Marginally better prospects seen for global airline industry in 2020

The International Air Transport Association (IATA) has forecast that the global airline industry will produce a net profit of $29.3 billion in 2020, improved over a net profit of $25.9 billion expected in 2019.

Highlights of expected 2020 performance include:

  • The return on invested capital is forecast to be 6.0% (improved from 5.7% expected in 2019).
  • The net profit margin is forecast at 3.4% (up from 3.1% for 2019).
  • Overall industry revenues are forecast to reach $872 billion (+4.0% on $838 billion in 2019).
  • Industry operating expenses are projected to climb 3.5% to $823 billion from $796 billion in 2019.
  • Passenger numbers are expected to reach 4.72 billion (up 4.0% from 4.54 billion in 2019).
  • Freight tonnes carried are expected to recover to 62.4 million, a 2.0% increase over 61.2 million tonnes carried in 2019, which was the lowest figure in three years.

Cargo improvement

Cargo traffic turned negative last year for the first time since 2012. The 3.3% annual decline in demand was the steepest drop since 2009 during the Global Financial Crisis.
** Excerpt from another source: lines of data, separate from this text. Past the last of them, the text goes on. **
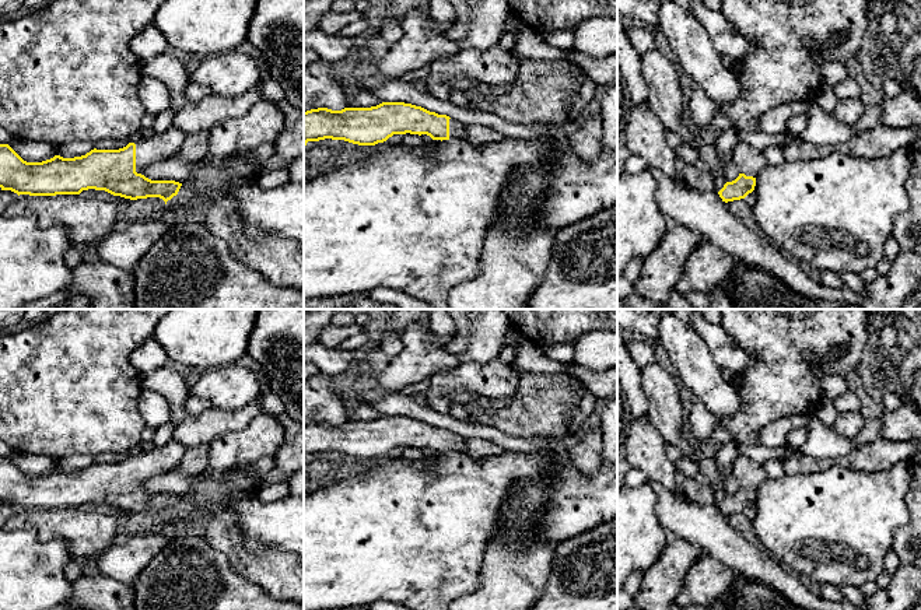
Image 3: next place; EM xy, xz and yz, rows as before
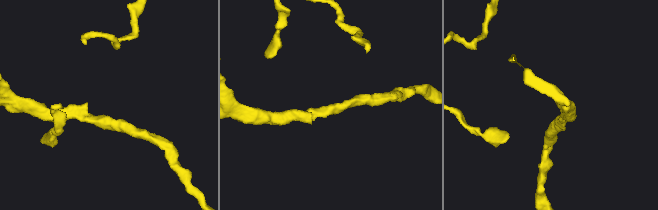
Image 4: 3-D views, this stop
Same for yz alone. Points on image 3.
1: yz (750, 161)

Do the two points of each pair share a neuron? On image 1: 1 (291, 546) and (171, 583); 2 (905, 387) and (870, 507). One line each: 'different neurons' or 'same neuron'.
1: same neuron
2: different neurons

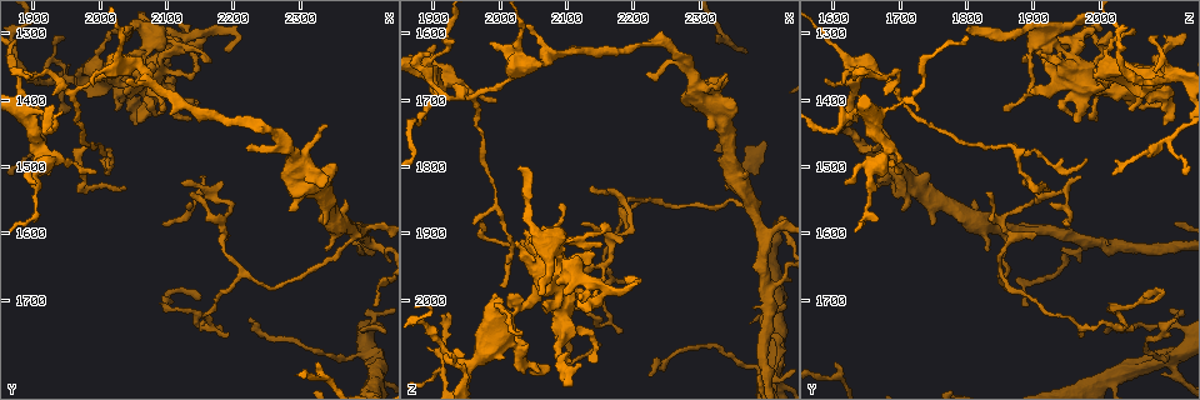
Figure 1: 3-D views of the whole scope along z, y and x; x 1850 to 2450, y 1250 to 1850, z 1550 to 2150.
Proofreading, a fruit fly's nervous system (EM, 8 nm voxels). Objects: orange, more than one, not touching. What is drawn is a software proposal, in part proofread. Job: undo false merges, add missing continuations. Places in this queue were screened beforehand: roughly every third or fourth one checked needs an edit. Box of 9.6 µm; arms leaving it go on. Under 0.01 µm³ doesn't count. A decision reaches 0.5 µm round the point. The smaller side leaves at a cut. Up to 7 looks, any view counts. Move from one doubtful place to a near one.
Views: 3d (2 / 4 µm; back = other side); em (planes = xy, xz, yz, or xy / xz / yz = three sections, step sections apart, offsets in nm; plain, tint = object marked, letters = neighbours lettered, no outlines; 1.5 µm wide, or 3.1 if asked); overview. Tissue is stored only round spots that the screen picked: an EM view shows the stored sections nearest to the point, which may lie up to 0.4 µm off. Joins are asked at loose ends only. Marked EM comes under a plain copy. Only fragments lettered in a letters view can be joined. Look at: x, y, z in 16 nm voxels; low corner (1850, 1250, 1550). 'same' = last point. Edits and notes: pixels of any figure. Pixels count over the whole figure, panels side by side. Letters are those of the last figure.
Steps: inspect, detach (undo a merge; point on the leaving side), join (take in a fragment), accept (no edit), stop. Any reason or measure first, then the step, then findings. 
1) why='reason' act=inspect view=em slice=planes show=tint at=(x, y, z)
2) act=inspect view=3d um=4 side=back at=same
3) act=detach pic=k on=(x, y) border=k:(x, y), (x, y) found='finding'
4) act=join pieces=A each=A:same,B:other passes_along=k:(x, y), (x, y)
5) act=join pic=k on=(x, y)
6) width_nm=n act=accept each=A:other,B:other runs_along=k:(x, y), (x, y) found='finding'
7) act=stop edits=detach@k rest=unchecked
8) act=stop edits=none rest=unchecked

why='branch stops here' act=inspect view=em slice=planes show=letters at=(1995, 1365, 1985)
Freight carriage, meanwhile, slipped to 61.2 million tonnes from 63.3 million tonnes in 2018. Cargo traffic is expected to rebound moderately with 2.0% growth in 2020, with tonnes forecast to reach 62.4 million, which is still below the 2018 result. Yields will continue to slide with a 3.0% decline forecast for 2020, an improvement from a 5.0% decline in 2019. Cargo revenues will slip for a third year in 2020 with revenues expected to total $101.2 billion, down 1.1% from 2019.

2019 performance

Economic performance in 2019 was weaker than had been anticipated at the time of the June forecast. This aligns with weaker global GDP growth of 2.5% (versus 2.7% forecast in June) and world trade growth of just 0.9% (down from 2.5% forecast in June). These negative developments contributed to softer passenger and cargo demand and corresponding weaker revenue growth, as passenger yields fell 3.0% and cargo yields dropped 5.0% compared to 2018. Operating expenses did not rise as much as anticipated (3.8% vs. 7.4% June forecast) largely owing to lower-than-expected fuel costs; but this was not enough to offset the softness in revenue.